In structural health monitoring (SHM), the measurement is point-wise but structures are continuous. Thus, input estimation has become a hot research subject with which the full-field structural response can be calculated with a finite element model (FEM). This paper proposes a framework based on the dynamic stiffness theory, to estimate harmonic input, reconstruct responses, and to localize damages from seriously deficient measurements. To begin, Fourier transform converts the dynamic equilibrium equation to an equivalent static one in the frequency domain, which is under-determined since the dimension of measurement vector is far less than the FEM-node number. The principal component analysis has been adopted to “compress” the under-determined equation, and formed an over-determined equation to estimate the unknown input. Then, inverse Fourier transform converts the estimated input in the frequency domain to the time domain. Applying this to the FEM can reconstruct the target responses. If a structure is damaged, the estimated nodal force can localize the damage. To improve the damage-detection accuracy, a multi-measurement-based indicator has been proposed. Numerical simulations have validated that the proposed framework can capably estimate input and reconstruct multi-types of full-field responses, and the damage indicator can localize minor damages even with the existence of noise.

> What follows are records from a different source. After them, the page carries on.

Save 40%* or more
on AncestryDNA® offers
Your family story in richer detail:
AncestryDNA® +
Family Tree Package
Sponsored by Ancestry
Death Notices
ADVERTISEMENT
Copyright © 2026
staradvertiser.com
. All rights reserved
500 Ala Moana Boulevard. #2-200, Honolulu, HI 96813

在结构健康监测 (SHM) 中，测量是逐点的，但结构是连续的。因此，输入估计已成为一个热点研究课题，利用有限元模型（FEM）可以计算全场结构响应。本文提出了一个基于动态刚度理论的框架，用于估计谐波输入、重建响应并定位严重缺陷测量造成的损害。首先，傅里叶变换将动态平衡方程转换为频域中的等效静态方程，由于测量矢量的维数远小于 FEM 节点数，因此该方程是欠定的。采用主成分分析对欠定方程进行“压缩”，形成超定方程来估计未知输入。然后，傅里叶逆变换将频域中的估计输入转换为时域。将此应用于 FEM 可以重建目标响应。如果结构损坏，估计的节点力可以定位损坏。为了提高损伤检测的准确性，提出了一种基于多测量的指标。数值模拟验证了所提出的框架可以有效地估计输入并重建多种类型的全场响应，并且即使存在噪声，损伤指示器也可以定位轻微损伤。提出了一个基于多测量的指标。数值模拟验证了所提出的框架可以有效地估计输入并重建多种类型的全场响应，并且即使存在噪声，损伤指示器也可以定位轻微损伤。提出了一个基于多测量的指标。数值模拟验证了所提出的框架可以有效地估计输入并重建多种类型的全场响应，并且即使存在噪声，损伤指示器也可以定位轻微损伤。